_Wybrany fragment_:
----------

Kaowiec Kaowiec
125
BLOG

Brexit. "Nic się nie stanie..."

Kaowiec Kaowiec Polityka Obserwuj notkę 5

Wyjdą, czy zostaną? Co będzie, jak wyjdą? Upadek, podział, dewaluacja, straty, bezrobocie, koniec cywilizacji, kryzys, zacofanie, spadki, płacz i zgrzytanie zębów. Z każdej strony to słyszę. A ja wciąż twierdzę, i codziennie jestem tego pewniejszy, że nic się stanie.

 „Nic się nie stanie!

Anglicy nic się nie stanie!

Nic się nie stanie!

Anglicy nic się nie stanie!”

 

Bo co faktycznie może się stać, jeśli wyjdą?

Na pewno kilka tysięcy angielskich nierobów z Brukseli będzie musiało docelowo wrócić do Londynu, a w Wielkiej Brytanii kilka tysięcy innych nierobów straci pracę w ośrodkach, wydziałach, organizacjach, fundacjach i innych dziwacznych i bezproduktywnych tworach zależnych od UE. Pracy na Wyspach jest pełno, z takimi referencjami i znajomością angielskiego powinni znaleźć jakąś robotę. No bo po angielsku chyba umieją, nie? W każdym razie nikt normalny nie będzie ich żałował.

Wyspiarze boją się, że z Europy wygoni się Brytyjczyków mieszkających na stałe na kontynencie. Oczywiście, że to bzdura – nikt przy zdrowych zmysłach nie wygoni z biednej Hiszpanii czy Portugalii angielskich emerytów, którzy zostawiają tam całe swoje tłuste emerytury. Tak samo, jak nikt nie wygoni z Wysp ciężko pracujących tam Polaków, bo przecież nie ma tam aż tylu innych chętnych, wykształconych i pracowitych kandydatów do pracy.

----------

_Dane wejściowe_:
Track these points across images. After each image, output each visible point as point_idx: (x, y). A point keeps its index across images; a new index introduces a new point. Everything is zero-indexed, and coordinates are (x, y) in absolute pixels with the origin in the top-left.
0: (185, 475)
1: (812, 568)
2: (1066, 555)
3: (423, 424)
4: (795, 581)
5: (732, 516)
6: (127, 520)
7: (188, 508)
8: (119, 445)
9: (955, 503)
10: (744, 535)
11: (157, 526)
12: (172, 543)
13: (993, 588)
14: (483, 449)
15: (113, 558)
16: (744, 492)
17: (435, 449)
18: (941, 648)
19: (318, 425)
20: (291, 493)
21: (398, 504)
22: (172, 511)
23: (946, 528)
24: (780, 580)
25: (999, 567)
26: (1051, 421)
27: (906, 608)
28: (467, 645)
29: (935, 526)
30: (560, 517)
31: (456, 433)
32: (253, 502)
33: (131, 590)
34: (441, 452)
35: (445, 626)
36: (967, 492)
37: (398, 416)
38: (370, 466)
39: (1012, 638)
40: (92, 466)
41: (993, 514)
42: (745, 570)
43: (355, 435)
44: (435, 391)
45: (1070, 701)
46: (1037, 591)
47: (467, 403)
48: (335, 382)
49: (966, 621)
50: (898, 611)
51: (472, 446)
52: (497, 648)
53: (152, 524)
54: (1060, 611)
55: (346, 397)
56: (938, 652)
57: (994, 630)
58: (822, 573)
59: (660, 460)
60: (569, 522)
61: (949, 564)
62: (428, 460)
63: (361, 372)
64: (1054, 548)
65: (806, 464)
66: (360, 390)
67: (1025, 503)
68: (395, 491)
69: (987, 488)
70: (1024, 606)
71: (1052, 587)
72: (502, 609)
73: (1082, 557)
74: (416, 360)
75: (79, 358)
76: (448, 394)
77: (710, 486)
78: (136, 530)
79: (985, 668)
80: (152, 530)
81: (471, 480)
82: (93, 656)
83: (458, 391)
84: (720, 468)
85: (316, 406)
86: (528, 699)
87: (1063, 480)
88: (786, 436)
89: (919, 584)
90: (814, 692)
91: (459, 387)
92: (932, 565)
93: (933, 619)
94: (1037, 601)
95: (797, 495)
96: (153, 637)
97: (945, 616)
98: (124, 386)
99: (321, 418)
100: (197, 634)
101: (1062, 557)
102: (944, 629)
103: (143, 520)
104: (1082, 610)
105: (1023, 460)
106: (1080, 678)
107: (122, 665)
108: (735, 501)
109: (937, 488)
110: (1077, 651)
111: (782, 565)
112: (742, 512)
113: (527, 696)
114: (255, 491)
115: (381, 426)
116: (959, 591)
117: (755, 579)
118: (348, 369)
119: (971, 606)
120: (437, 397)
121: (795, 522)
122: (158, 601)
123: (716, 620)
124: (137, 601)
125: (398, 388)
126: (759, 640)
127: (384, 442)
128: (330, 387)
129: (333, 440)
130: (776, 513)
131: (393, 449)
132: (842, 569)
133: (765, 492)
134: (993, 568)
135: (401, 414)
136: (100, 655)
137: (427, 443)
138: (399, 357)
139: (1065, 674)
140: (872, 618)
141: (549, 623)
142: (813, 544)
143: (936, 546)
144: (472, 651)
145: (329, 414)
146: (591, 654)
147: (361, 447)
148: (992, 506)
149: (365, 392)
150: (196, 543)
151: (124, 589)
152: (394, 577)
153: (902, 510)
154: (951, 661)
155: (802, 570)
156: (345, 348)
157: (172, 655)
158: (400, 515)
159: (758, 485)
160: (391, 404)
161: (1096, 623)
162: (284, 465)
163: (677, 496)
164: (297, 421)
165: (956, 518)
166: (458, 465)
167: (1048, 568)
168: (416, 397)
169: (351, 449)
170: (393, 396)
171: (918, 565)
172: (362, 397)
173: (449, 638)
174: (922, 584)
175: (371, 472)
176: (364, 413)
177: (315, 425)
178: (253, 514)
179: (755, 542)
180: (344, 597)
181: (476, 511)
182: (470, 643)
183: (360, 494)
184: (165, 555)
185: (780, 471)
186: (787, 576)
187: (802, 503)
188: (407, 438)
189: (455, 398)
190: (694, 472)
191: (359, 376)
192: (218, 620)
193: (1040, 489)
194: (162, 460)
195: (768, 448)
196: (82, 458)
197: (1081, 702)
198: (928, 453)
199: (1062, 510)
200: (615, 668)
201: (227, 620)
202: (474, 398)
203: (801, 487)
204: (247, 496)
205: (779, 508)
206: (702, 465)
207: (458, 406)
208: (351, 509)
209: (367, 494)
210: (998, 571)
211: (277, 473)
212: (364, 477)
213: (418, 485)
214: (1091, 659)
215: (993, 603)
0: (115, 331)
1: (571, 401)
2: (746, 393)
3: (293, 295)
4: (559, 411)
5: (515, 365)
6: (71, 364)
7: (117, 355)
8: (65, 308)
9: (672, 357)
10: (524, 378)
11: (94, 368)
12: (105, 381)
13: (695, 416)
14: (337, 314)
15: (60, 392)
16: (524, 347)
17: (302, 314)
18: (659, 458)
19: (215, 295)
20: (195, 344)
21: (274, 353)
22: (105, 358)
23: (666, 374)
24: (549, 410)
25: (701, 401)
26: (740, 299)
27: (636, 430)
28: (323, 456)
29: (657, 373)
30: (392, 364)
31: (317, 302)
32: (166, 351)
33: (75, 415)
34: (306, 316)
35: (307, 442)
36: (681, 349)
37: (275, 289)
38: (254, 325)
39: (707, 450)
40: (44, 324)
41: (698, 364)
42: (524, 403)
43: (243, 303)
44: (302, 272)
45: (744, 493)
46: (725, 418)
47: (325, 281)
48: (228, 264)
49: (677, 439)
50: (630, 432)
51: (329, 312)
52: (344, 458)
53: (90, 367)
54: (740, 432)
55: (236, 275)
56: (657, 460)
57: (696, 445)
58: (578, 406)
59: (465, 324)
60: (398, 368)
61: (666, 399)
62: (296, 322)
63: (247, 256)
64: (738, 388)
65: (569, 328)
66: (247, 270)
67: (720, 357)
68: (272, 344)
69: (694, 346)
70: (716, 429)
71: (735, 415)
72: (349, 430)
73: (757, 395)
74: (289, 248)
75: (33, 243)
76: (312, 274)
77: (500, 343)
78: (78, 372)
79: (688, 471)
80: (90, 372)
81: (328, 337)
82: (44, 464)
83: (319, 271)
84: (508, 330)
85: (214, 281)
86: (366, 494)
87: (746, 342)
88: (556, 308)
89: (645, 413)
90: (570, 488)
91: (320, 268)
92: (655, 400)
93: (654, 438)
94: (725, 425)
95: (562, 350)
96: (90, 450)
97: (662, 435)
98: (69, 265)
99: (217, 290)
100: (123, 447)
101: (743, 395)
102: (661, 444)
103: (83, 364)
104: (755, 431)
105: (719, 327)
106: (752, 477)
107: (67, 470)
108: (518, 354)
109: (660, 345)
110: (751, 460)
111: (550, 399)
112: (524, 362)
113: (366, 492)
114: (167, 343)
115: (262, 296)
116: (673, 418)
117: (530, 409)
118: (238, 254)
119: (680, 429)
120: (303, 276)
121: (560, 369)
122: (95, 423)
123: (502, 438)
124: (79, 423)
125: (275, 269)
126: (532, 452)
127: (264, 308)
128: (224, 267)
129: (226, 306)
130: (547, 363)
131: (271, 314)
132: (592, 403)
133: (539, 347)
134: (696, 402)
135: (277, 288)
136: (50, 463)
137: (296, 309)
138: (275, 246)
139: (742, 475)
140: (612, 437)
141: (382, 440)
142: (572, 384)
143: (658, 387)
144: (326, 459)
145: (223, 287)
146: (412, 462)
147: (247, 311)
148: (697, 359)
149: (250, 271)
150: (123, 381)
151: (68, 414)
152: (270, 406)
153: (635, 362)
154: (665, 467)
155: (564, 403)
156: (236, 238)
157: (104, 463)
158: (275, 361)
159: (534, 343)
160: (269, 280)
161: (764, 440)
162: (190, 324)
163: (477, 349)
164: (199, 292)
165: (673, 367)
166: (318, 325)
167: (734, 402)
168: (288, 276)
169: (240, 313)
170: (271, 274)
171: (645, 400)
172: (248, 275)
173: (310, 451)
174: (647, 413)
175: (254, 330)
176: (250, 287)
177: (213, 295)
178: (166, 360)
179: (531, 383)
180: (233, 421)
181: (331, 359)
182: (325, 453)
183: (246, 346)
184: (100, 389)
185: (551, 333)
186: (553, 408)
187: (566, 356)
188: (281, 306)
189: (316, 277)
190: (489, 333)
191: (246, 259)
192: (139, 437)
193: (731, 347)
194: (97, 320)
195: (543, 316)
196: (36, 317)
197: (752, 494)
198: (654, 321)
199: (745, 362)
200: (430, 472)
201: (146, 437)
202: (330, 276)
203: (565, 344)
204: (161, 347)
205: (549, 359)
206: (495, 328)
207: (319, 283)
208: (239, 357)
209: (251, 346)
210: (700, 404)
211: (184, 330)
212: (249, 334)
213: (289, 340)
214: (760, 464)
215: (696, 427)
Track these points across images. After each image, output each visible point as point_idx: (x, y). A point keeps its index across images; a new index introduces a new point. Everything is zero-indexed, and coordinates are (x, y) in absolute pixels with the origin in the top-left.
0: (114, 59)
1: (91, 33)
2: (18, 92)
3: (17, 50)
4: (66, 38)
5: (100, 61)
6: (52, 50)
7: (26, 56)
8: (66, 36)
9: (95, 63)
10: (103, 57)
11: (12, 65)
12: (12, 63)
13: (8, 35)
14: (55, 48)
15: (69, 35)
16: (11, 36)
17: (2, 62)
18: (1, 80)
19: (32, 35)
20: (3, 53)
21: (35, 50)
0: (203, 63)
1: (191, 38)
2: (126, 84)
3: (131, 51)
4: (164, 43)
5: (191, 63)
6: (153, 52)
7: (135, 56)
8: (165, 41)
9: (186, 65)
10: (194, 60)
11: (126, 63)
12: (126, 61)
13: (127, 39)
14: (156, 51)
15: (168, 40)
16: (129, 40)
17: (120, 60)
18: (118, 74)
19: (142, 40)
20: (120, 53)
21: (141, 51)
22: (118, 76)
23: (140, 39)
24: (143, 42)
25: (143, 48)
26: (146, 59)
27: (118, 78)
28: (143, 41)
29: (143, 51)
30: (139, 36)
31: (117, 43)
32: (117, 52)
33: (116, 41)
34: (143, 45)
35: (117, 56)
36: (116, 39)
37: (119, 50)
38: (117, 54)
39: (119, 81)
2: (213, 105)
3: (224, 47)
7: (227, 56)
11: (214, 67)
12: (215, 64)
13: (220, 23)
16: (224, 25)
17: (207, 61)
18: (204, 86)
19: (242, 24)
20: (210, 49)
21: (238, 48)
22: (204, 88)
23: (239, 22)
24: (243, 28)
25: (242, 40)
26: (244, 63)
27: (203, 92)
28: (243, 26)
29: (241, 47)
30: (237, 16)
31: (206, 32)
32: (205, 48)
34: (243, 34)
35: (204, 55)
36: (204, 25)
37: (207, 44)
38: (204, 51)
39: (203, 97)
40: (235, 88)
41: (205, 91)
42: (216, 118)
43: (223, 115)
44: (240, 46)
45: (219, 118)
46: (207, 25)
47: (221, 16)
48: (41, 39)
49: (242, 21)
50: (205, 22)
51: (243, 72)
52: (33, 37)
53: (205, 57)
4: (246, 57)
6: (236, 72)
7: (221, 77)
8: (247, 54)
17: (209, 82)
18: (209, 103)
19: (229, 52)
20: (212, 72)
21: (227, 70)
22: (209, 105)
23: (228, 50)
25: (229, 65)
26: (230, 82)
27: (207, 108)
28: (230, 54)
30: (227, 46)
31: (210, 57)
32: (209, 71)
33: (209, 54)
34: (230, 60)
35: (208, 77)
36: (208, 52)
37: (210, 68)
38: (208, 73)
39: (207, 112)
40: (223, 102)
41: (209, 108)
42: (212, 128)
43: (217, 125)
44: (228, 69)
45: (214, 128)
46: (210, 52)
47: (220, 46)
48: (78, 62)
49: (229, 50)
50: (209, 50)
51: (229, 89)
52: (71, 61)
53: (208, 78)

----------

_Zestaw zadań_:
(1) Odpowiedz krótko na pytania do wpisu o brexicie:
(a) Do jakiego miasta, według wpisu, będzie musiało docelowo wrócić kilka tysięcy angielskich nierobów z Brukseli?
(b) Z jakich dwóch krajów nikt przy zdrowych zmysłach nie wygoni angielskich emerytów?
(c) Czego boją się Wyspiarze?
(2) Jakie rodzaje tworów zależnych od UE, w których kilka tysięcy nierobów w Wielkiej Brytanii straci pracę, wymienia z nazwy wpis o brexicie?
(3) Wypisz dokładnie fragment wpisu o brexicie, zaczynając od słów „Na pewno kilka” i kończąc po słowach „będzie ich żałował.”.
Wiersze nie mają żadnego związku z wpisem o brexicie.

_Odpowiedzi do ćwiczenia_:
(1)
(a) Do Londynu.
(b) Z Hiszpanii i Portugalii.
(c) Boją się, że z Europy wygoni się Brytyjczyków mieszkających na stałe na kontynencie.

(2) Ośrodki, wydziały, organizacje, fundacje.

(3)
Na pewno kilka tysięcy angielskich nierobów z Brukseli będzie musiało docelowo wrócić do Londynu, a w Wielkiej Brytanii kilka tysięcy innych nierobów straci pracę w ośrodkach, wydziałach, organizacjach, fundacjach i innych dziwacznych i bezproduktywnych tworach zależnych od UE. Pracy na Wyspach jest pełno, z takimi referencjami i znajomością angielskiego powinni znaleźć jakąś robotę. No bo po angielsku chyba umieją, nie? W każdym razie nikt normalny nie będzie ich żałował.